I supposed in hindsight we should be grateful that Kmart believed in Platte County long before any of the other big box retail powerhouses did. I don’t know when the store on Prairie View Road was built and opened, but it beat me here.

The Interstate 29 corridor had very little retail just a few decades ago. Sears and the other big chain retailers served the Northland from the old Antioch Shopping Center site in Clay County’s post-war boom neighborhoods. Frank Morgan’s banking and real-estate empires put the Metro North Shopping Center near the Platte-Clay line when it opened in 1976. Metro North and Antioch dominated shopping in the Northland for decades. Now, they’re both gone. Macy’s (former Jones Store) stands alone on the Metro North pad. Even the venerable Sears at Antioch is gone.

So maybe we should have a round of applause for Kmart keeping its doors open this long. The store had it all at one time: a giant parking lot, a pharmacy, an auto department. Now most of that is gone and only lonely-looking merchandise remained scattered on shelves as Christmas approached.

Kmart was convenient, we can agree on that, just off 72nd Street and I-29. I suppose that prompted my first visits. And there comes the time when you need an oddity that only stores that have a lot of stuff carry, like the folding chairs in my closet.

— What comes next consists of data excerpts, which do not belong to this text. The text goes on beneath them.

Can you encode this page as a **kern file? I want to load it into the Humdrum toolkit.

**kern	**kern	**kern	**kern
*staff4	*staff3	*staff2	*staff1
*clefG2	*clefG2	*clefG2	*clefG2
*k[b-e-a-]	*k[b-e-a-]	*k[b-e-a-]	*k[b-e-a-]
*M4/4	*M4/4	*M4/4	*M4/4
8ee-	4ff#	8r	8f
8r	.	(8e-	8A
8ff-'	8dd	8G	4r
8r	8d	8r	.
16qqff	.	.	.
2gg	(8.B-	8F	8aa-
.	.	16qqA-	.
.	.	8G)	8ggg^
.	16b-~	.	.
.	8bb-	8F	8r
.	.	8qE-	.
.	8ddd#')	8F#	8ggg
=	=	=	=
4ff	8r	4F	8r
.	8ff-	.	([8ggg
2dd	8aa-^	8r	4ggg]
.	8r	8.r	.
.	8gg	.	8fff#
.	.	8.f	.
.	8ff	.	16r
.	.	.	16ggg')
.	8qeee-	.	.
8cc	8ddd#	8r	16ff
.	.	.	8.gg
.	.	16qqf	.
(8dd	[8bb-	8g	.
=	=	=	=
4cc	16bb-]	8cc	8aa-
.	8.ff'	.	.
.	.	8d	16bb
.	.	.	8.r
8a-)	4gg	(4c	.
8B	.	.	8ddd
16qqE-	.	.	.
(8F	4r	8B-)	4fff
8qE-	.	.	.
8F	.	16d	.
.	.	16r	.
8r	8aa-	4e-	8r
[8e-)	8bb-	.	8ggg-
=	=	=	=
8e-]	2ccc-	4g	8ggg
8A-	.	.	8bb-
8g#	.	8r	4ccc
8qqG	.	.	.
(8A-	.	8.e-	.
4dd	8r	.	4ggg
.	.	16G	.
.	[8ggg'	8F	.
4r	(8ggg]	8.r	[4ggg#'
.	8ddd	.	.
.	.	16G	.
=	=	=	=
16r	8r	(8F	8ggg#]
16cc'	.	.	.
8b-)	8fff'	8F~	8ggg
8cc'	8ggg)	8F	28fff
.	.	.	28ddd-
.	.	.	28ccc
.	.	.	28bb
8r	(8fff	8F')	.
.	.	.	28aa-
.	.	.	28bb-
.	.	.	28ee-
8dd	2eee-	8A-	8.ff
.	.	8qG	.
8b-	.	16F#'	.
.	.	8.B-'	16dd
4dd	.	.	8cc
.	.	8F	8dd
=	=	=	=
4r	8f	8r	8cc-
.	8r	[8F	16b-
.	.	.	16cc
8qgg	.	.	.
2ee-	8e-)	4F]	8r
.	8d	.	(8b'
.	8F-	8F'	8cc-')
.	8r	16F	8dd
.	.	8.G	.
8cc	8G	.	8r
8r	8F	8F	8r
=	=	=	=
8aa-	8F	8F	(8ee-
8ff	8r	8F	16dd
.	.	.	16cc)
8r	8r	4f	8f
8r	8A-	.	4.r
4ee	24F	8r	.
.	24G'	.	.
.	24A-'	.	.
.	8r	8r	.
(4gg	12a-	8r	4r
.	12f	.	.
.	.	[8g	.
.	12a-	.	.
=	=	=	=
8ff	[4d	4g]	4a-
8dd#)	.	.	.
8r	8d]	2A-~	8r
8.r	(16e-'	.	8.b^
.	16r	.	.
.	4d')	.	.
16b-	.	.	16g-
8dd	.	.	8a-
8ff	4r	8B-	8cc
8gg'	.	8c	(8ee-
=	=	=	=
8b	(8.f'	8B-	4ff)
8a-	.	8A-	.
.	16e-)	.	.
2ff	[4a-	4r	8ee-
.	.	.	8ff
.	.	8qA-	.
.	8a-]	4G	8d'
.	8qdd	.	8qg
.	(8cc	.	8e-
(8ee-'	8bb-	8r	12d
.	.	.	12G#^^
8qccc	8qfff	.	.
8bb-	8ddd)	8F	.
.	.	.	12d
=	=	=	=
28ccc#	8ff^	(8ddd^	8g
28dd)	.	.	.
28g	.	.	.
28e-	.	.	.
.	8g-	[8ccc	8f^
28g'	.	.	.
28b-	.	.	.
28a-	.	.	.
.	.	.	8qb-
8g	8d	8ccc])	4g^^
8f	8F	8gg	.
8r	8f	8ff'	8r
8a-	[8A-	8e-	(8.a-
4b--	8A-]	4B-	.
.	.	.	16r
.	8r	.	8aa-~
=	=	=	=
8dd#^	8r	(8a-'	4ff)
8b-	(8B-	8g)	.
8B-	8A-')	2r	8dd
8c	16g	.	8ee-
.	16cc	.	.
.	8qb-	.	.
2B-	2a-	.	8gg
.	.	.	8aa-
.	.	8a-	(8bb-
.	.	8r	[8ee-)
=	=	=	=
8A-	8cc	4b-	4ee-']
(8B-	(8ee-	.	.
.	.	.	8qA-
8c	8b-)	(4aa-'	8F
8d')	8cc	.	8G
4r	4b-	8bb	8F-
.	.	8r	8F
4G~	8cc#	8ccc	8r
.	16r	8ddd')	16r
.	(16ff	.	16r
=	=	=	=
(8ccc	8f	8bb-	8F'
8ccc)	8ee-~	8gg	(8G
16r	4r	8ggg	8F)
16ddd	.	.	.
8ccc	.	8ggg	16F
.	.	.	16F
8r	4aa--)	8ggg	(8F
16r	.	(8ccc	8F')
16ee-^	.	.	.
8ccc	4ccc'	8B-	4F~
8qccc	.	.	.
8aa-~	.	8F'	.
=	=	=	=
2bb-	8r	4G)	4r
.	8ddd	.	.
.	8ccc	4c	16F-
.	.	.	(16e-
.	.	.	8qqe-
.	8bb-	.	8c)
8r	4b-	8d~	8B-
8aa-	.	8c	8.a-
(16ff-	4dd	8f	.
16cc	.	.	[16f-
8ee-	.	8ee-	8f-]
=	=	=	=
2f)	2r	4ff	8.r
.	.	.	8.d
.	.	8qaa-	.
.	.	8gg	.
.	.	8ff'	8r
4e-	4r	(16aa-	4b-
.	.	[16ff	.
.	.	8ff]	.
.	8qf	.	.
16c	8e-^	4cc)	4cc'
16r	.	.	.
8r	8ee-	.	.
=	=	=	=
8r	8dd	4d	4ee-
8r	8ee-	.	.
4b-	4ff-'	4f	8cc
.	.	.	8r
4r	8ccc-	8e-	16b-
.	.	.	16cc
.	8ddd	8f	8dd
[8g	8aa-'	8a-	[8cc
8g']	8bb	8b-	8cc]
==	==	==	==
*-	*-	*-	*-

Life also prompts needs. My first child was born a few weeks early. On day two, I was sent home from the hospital to feed the pets and instructed to buy diapers. I stopped at Kmart. I’d never been in that part of the store before. So strange and exotic the baby corner seemed. They had what I needed.

Another child arrived and a few years rolled by. I discovered that at Christmas Kmart had most of the toys Santa Claus needed with less crowds and chaos. Also, the store proved a dependable place to purchase perennial Christmas gifts for my mom — jigsaw puzzles. The store was also on my way home from work, a major plus for a last-minute shopper.

The picture changed in recent years. Lots of retail, including big chain stores in strip shopping centers, arrived along the I-29 corridor. Zona Rosa became a major competitor. The Northwest 64th Street corridor west of I-29 has become a major player. Parkville added shops.

Kmart became even easier for a crowd avoider like me to shop in. I frequented the place in those hectic days when Christmas bears down upon a shopping procrastinator. The shopping ease was because the store’s business had fallen off, here and nationally. In October, the parent Sears Holding Co. announced it was filing for bankruptcy and closing many Kmart stores, including the Prairie View site.

I gave the store a final visit last week. Luckily, I got the last jigsaw puzzle in the toy section for 50 percent off. I threw a set of tiny Christmas lights into the cart for good luck.

“I’m sorry the story is closing,” I told the cashier. The young woman just shook her head blankly. She probably fulfilled her holiday shopping online.